> DOCUMENT SECTION:

######

About the Author
Shri V Ramanathan was born in 1918. His initial education was at The Hindu High School, Triplicane, Madras (which is now known as Chennai), India. He attended the Presidency College and graduated in Physics.
Shri Ramanathan started his career as an officer of the Indian Railways, an organization he served for 34 years before retiring as General Manager.
Upon retirement he has been writing about Hindu religious culture. He contributes to newspapers in India on political and administrative issues as well.
He is the author of the highly successful Bhagvadgita for Executives, and Bhagavadgita for the Young.
Introduction
A strange paradox is in progress in India nowadays and that is that the English language is becoming more and more dominant among the influential groups and at a much faster rate than it ever did during the days of the British rule. Perhaps this is an unexpected result of democracy, linguistic distribution of states, socialism etc. The upper and the middle classes who have been dislodged from their position as landlords, managers and the literate elite now find they have to live by their wits and chase jobs all over the country and sometimes in other countries too. They do not find in the Indian languages a suitable medium for their purposes. They see English as the key to modern science and industry and jobs. So there is a craze for admission to English medium schools, even from the families of those who are loudest in the campaign for education in the mother tongue.
A generation earlier the children from these groups learnt both English and the mother tongue, and English was a respected second language at school stage. The children became familiar with the rich culture portrayed through the Indian languages. But the situation has deteriorated considerably since then. Nowadays they converse with one another and their parents mostly in English.
Such a situation is fraught with potentially dangerous consequences. While English and Science and Technology are no doubt welcome, the cutting off of the roots of culture in the early formative years of the children will make India lose its cultural identity. What has been transmitted through all the turmoil of invasions and wars from generation to generation over the centuries will evaporate in the course of a few decades. There may be a- remnant of folk culture ticking for some more time but that will also shrivel away when there is no sustenance from the intellectual groups higher up. While on the one hand we are not likely to overtake the West in Science and Technology (we may at the most be a pale copy) there may result, on the other hand, a cultural and ethical vacuum. As Nature abhors a vacuum, an atmosphere of crime, drugs, and divorces, broken homes and nihilism - evils which confront the West and to which the West has found no answer yet-may fill it.

######

> TASK:
Using the introduction above, explain in one to three sentences why the upper and middle classes are pushing for admission to English medium schools.

######

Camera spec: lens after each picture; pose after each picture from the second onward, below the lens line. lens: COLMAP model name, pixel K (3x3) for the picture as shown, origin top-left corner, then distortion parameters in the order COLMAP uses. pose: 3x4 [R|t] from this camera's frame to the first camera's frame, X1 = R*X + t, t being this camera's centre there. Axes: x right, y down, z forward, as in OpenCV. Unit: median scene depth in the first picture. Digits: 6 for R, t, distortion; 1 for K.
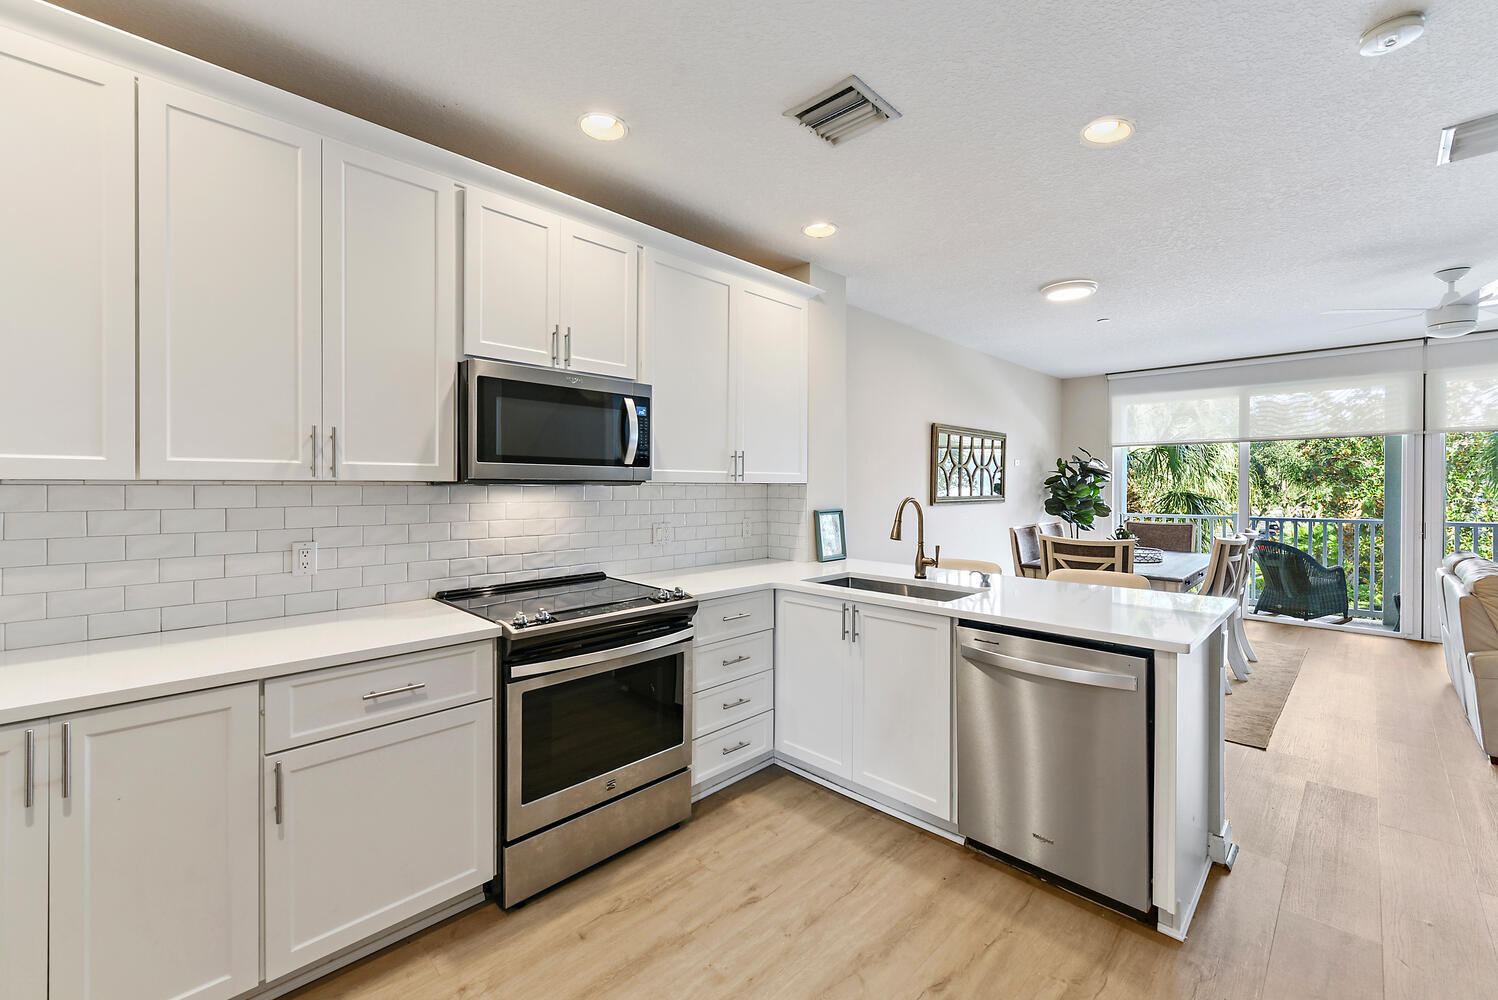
lens RADIAL K [[623.7, 0, 752.9], [0, 623.7, 489.3], [0, 0, 1]] dist [0.000020, -0.000021]
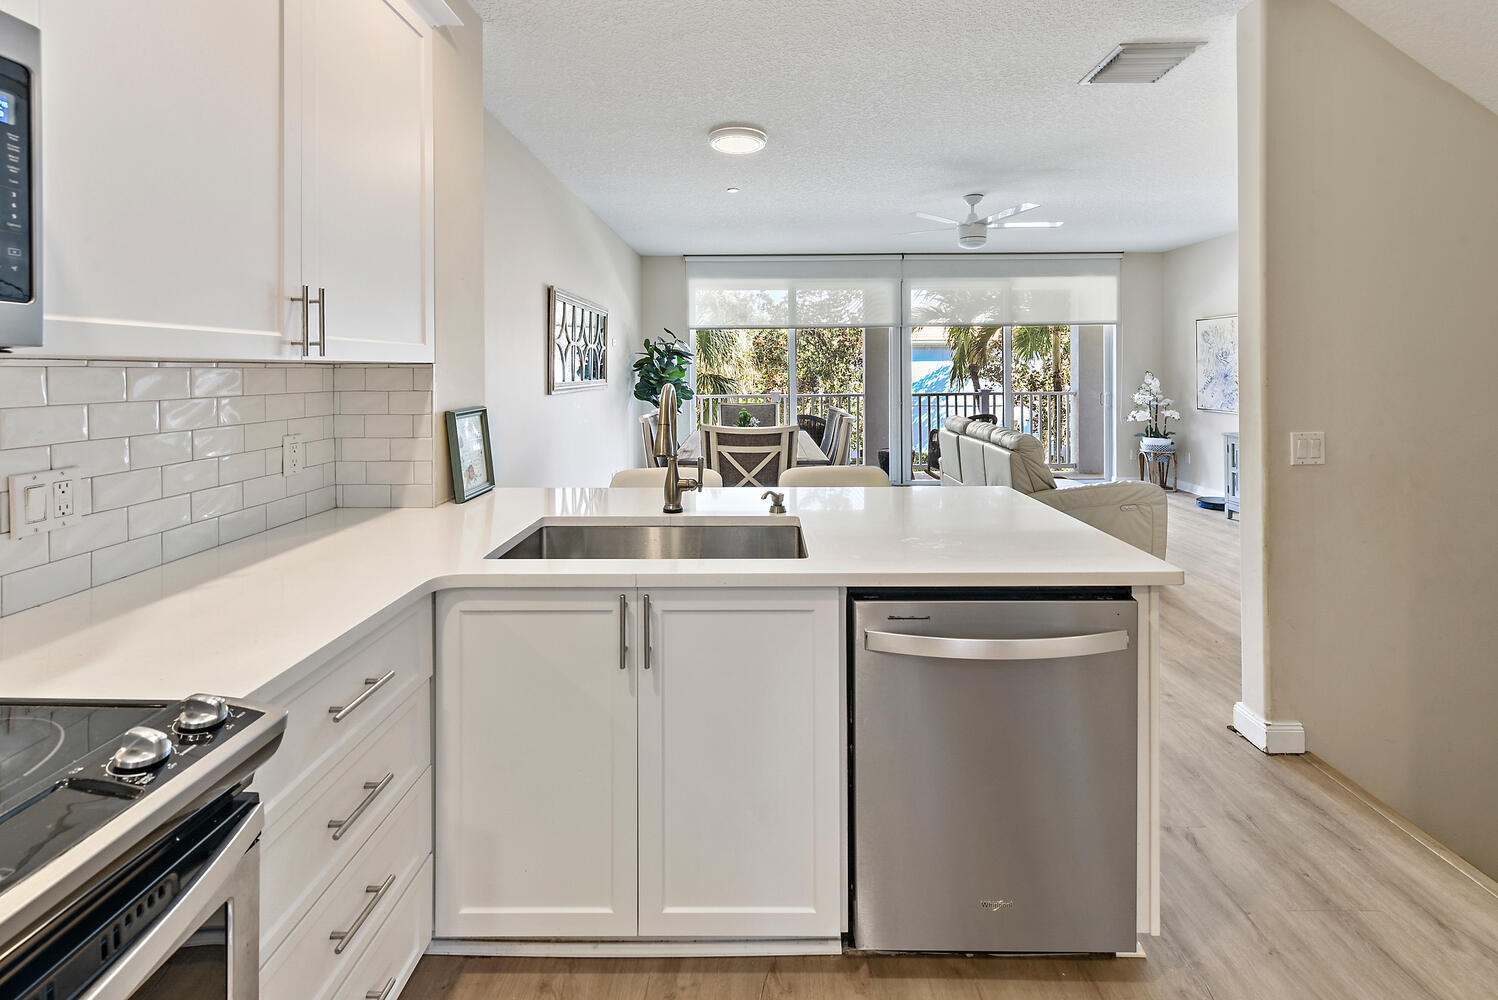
lens RADIAL K [[623.7, 0, 753.2], [0, 623.7, 372.3], [0, 0, 1]] dist [0.002023, 0.000127]
pose [[0.713074, -0.009129, 0.701029, -0.085893], [0.010345, 0.999943, 0.002499, -0.000008], [-0.701012, 0.005471, 0.713128, 0.362681]]
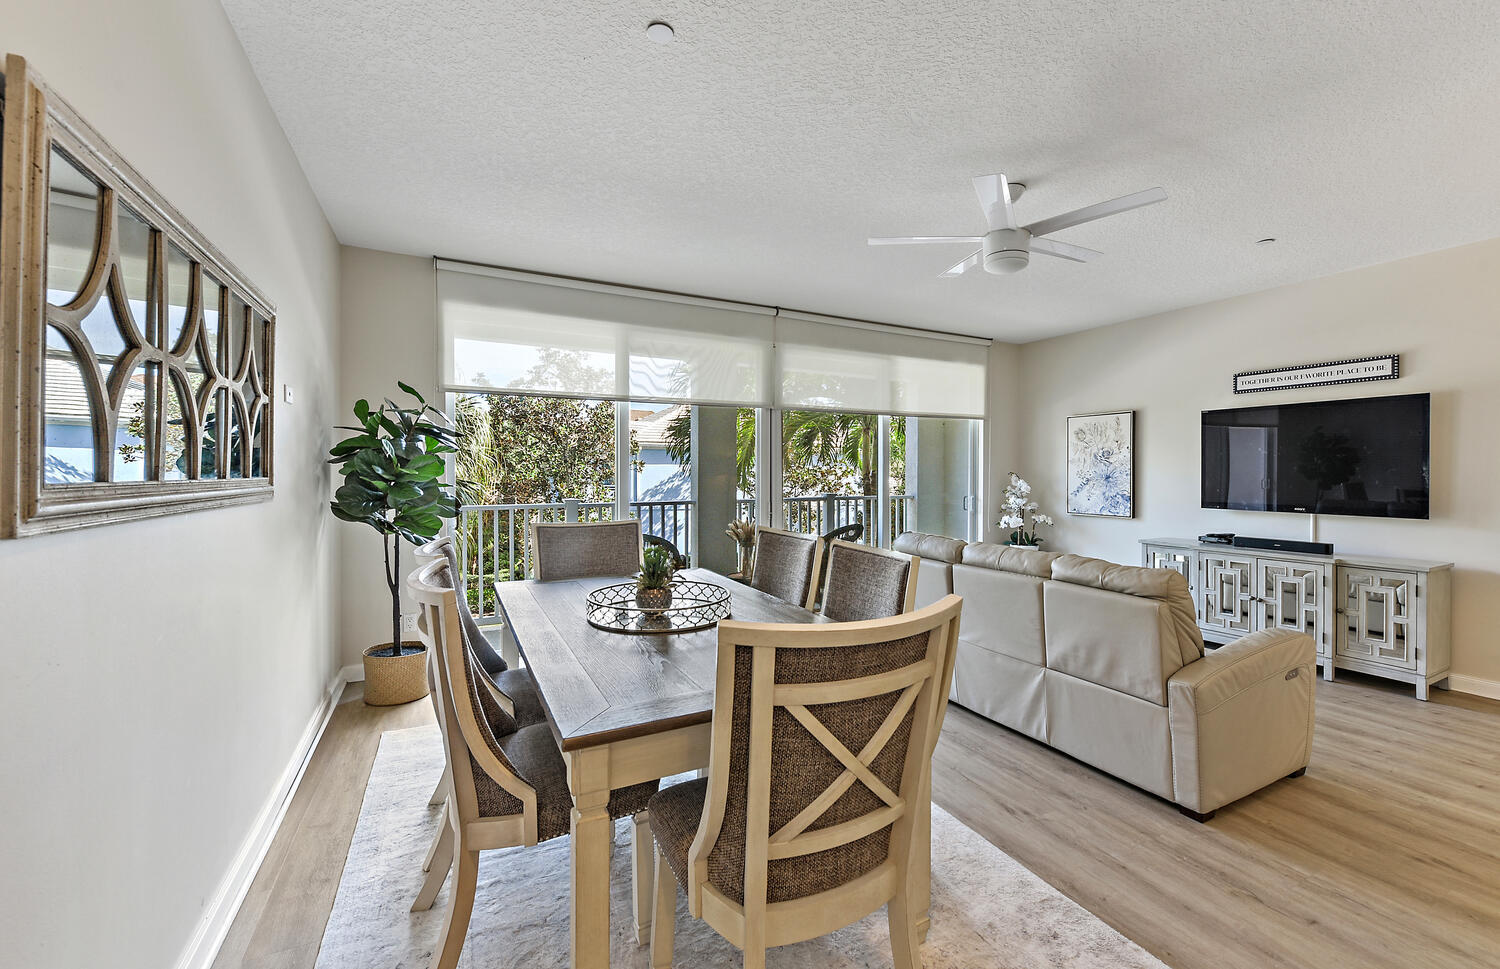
lens RADIAL K [[595.3, 0, 750.0], [0, 595.3, 484.5], [0, 0, 1]] dist [-0.000631, -0.000125]
pose [[0.303805, -0.019392, 0.952537, 0.246124], [0.002619, 0.999806, 0.019519, 0.011500], [-0.952731, -0.003435, 0.303796, 0.958329]]
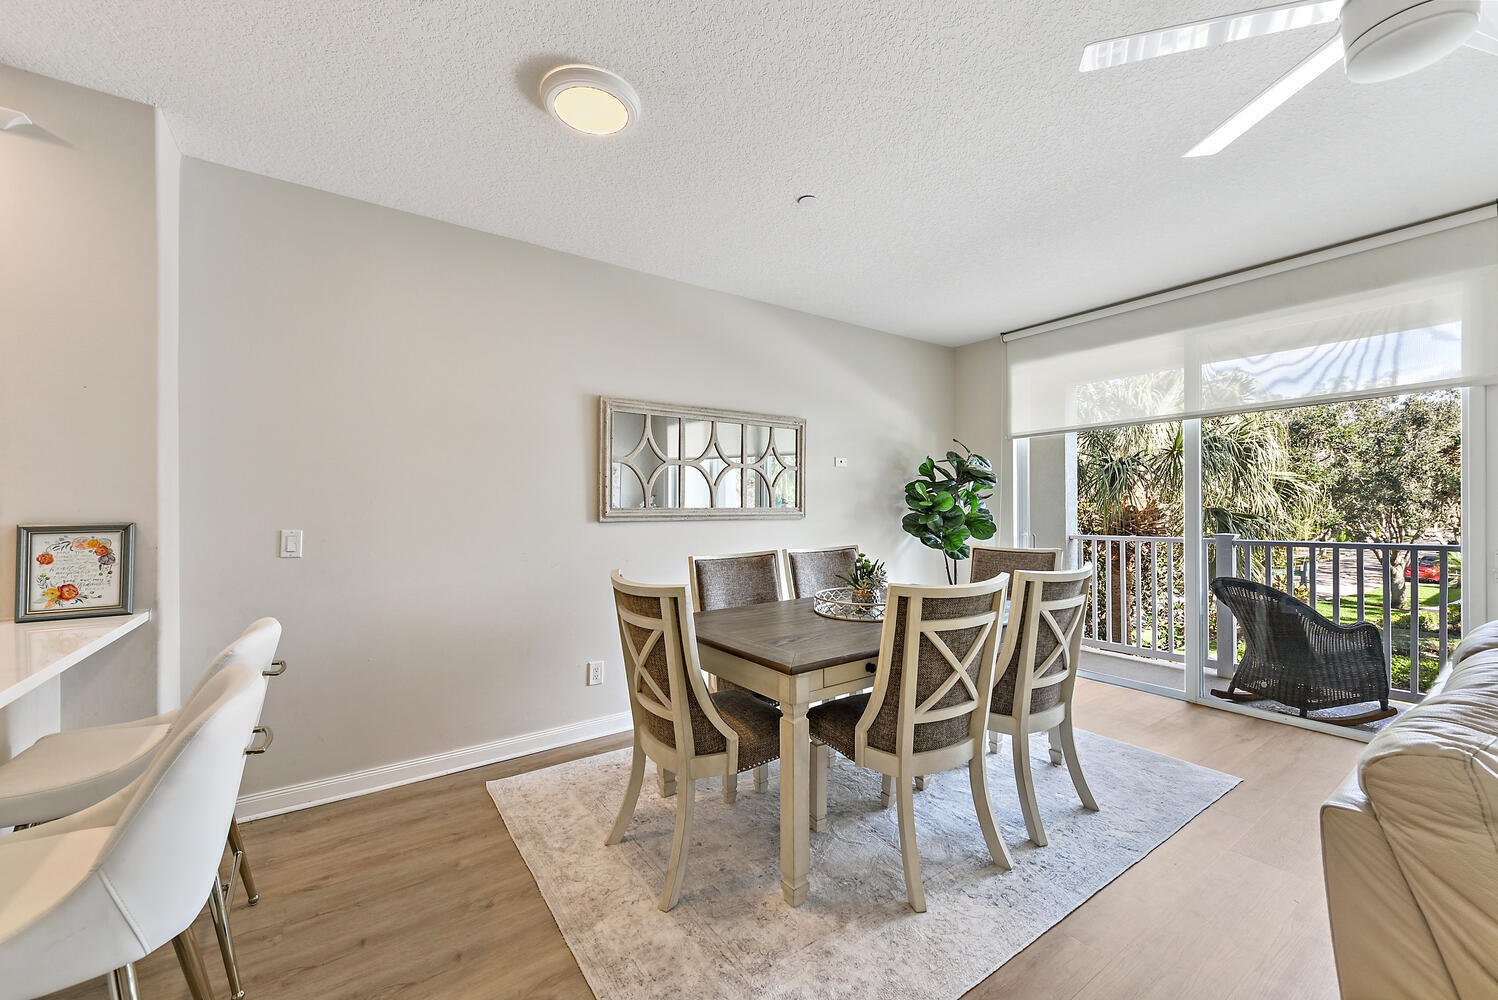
lens RADIAL K [[613.8, 0, 743.5], [0, 613.8, 508.8], [0, 0, 1]] dist [0.001081, -0.000066]
pose [[0.985850, -0.008932, -0.167393, 0.662430], [0.007553, 0.999932, -0.008873, 0.023050], [0.167461, 0.007483, 0.985850, 0.471153]]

######

> EXERCISE ANSWER:
They have lost their positions as landlords, managers and the literate elite, so they must live by their wits and chase jobs across the country and sometimes abroad. They don't find the Indian languages a suitable medium for this, and they see English as the key to modern science, industry and jobs.